Currently, the Courts are labeled as succumbing to state conflation. There may be truth in that allegation, but impossible, without media support. The mainstream media is controlled by the government—comprising Zimbabwe Newspapers, ZBC, and its subsidiaries. The Private media is treacherously declared as independent, yet still under government control.
Private media is owned by entrepreneurs, in business for making profits, more than serving the public interest. Ordinary people may entertain assumptions that private media is different from government Newspapers, but that can be fallacious.
No sane person can rely on the private media for accurate information dissemination. Surviving in an economically strangulated environment, profit-makers cannot avoid bribes. It is stretching too much to assume that private media is corruption-free. Let alone individual journalists, covering news stories.
It is possible that many horrendous cases are swept under the carpet, when politically sensitive. Court judgments are based on information projected by the media. Hence, seeking to appear as not tarnishing Mwonzora’s authenticity, confirming his dubious leadership of the MDCT. Everything was churned for him in the media.
Unfortunately, there have been social media skirmishes, exposing Mwonzora’s duplicity. It is for this reason that government is now viciously pushing for constitutional amendments. One of the amendments concerns a cybersecurity law. Making punishable, anything unapproved by the ruling-class criminals.
Apparently, Zimbabweans are seized with decrying constitutional amendments, pushed by ZANU PF. Especially the one giving more powers to the President. However, nothing is as crucial as the cybersecurity law. The judiciary capture is, actually, less effective when compared to muzzling the media.
The supreme presidential powers are validated by the media. Presidential powers cannot prejudice ordinary people, as long as the media is given free space. If granted full powers at his disposal, except muzzling the media, a dictatorial President becomes uncomfortable.
Only an honest dictator would grant free media space. But, where can one find honest dictators, with good intentions?

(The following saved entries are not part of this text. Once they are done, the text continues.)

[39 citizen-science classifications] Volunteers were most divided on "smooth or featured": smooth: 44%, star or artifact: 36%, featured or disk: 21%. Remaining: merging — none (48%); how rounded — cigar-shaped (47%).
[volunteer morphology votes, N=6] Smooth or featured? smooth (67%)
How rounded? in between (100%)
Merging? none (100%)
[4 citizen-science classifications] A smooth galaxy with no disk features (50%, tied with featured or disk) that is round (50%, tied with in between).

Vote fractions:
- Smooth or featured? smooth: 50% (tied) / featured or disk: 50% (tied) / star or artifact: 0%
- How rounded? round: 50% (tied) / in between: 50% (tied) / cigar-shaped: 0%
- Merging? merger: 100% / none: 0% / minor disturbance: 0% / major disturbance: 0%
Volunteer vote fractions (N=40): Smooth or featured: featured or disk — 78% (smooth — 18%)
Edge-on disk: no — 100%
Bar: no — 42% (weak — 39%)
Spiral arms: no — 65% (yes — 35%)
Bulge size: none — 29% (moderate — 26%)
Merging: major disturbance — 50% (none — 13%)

Perhaps, Paul Kagame of Rwanda, might be one, representing such few exceptions, as justifying dictatorial behavior?
Good governance starts with free media. Opposition parties can scream and wail, complaining about unlimited presidential powers. But without liberating the media, that would be wasting time. Even with lesser powers, but curbing the media, the effects of dictatorship remain.

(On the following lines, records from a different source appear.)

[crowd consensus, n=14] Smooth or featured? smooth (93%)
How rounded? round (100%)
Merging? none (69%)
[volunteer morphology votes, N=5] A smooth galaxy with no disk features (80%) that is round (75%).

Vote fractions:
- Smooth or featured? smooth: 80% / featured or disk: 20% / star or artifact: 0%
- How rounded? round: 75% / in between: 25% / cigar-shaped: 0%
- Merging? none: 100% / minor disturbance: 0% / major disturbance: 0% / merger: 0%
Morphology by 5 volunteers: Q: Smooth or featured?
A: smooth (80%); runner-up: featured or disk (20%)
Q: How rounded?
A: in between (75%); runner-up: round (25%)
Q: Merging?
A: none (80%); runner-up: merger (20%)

Currently, social media seems as doing well. True, there are falsehoods, churned out in social media. Such falsehoods can be punishable, even without having crafted special laws. Nevertheless, a man with a clean conscience cannot, necessarily, be hurt by falsehoods. The entire state media should not be owned by the government. Information should be crude, but as ethical as possible.
Like other folks, publishers should be allowed to support political parties of their choice, as long as maintaining ethical conduct. The existence of multiple, but legally instituted media channels can provide true freedom. Profits should not be determined by unethical conduct, but by ethical conduct. This can be achievable when embracing the dream of humanity.

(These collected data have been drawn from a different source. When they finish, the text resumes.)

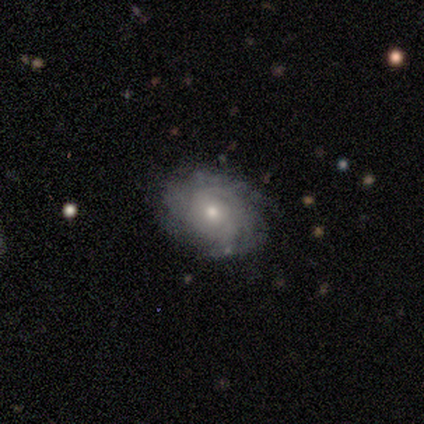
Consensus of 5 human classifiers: smooth_or_featured: featured or disk (p=1.00)
disk_edge_on: no (p=1.00)
bar: no (p=1.00)
has_spiral_arms: yes (p=0.80) [alt: no p=0.20]
spiral_winding: medium (p=0.75) [alt: tight p=0.25]
spiral_arm_count: can't tell (p=0.75) [alt: 1 p=0.25]
bulge_size: moderate (p=0.80) [alt: small p=0.20]
merging: none (p=0.80) [alt: minor disturbance p=0.20]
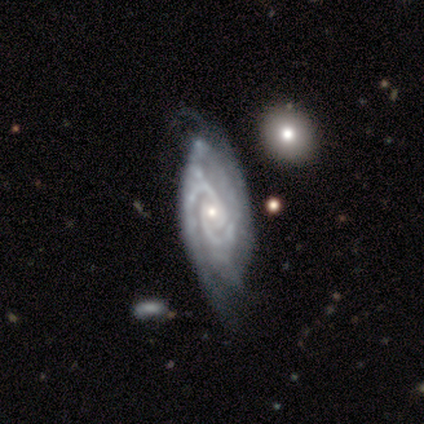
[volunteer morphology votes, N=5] This appears to be a featured or disk galaxy (100%) with no bar (75%), 2 (50%, tied with 3) tight (75%) spiral arms (100%) and a small central bulge (75%). Merging: none (40%, tied with merger).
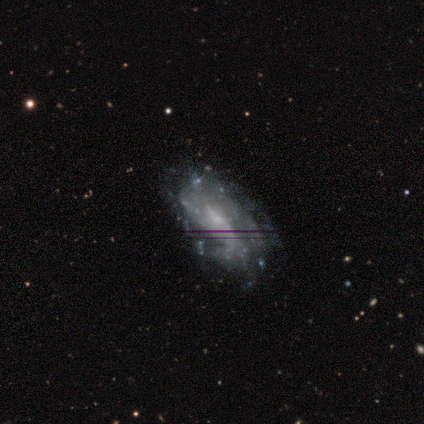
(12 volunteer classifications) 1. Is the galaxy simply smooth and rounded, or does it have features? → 83% featured or disk, 17% smooth, 0% star or artifact.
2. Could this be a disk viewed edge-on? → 100% no, 0% yes.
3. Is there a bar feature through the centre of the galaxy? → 50% no, 30% weak, 20% strong.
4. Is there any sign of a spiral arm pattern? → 80% yes, 20% no.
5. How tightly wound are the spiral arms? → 50% medium, 25% tight, 25% loose.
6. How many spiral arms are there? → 38% can't tell, 25% 1, 12% 2, 12% 3, 12% 4, 0% more than 4.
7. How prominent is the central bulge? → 90% small, 10% none, 0% dominant, 0% large, 0% moderate.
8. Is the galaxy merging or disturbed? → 50% none, 42% minor disturbance, 8% merger, 0% major disturbance.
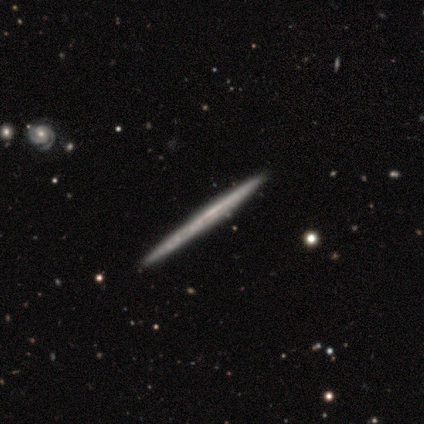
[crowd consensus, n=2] smooth_or_featured: featured or disk (p=1.00)
disk_edge_on: yes (p=1.00)
edge_on_bulge: none (p=1.00)
merging: none (p=1.00)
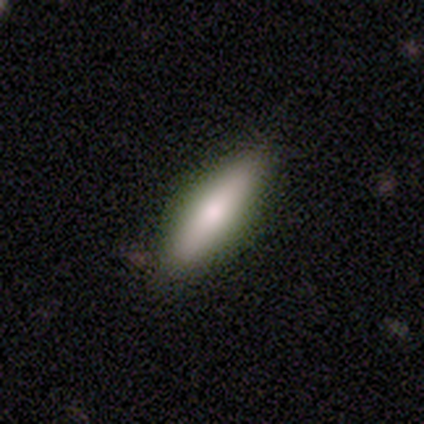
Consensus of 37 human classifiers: Smooth or featured?
  - smooth: 70% *
  - featured or disk: 27%
  - star or artifact: 3%
How rounded?
  - cigar-shaped: 54% *
  - in between: 46%
  - round: 0%
Merging?
  - none: 89% *
  - minor disturbance: 11%
  - major disturbance: 0%
  - merger: 0%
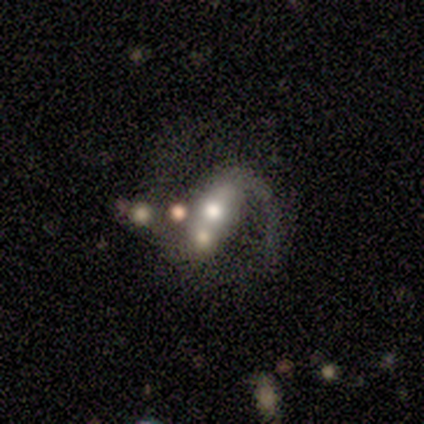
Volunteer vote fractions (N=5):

Individual Zimbabweans should be independent, but appreciating their impact on other people. This is just as the livingness of other people impacts on that individual. The principle of one-man-one-vote works well when each person respects himself. The principle starts with appreciating being more valuable than money.
Many poor mothers wrongly assume that good parenting implies spoiling children with good gifts. There cannot be better mothers than those teaching their children good principles, like serving other people. Such opportunities could come, even when employed by other people, as housekeepers.
The most important thing is to serve in whatever is considered good. As commensurate with the person’s own resources and background. This is a mindset that first needs to be ingrained in the minds of media practitioners. Journalists should be viewed as public educators.
It is shameful when those gifted writers get so corrupted as to be used in publishing propaganda. Zimbabwe has become a laughing stock, the world over. But everything starts with media practitioners. Accumulation of wealth cannot be more valuable than developing one’s nation through responsible news coverage.
While many people blame the courts for the deterioration of justice delivery, everything starts with information dissemination. Those judges can be guided through truthful information from the media. The courts are susceptible to err when provided with untruthful information, churned from the corrupt media.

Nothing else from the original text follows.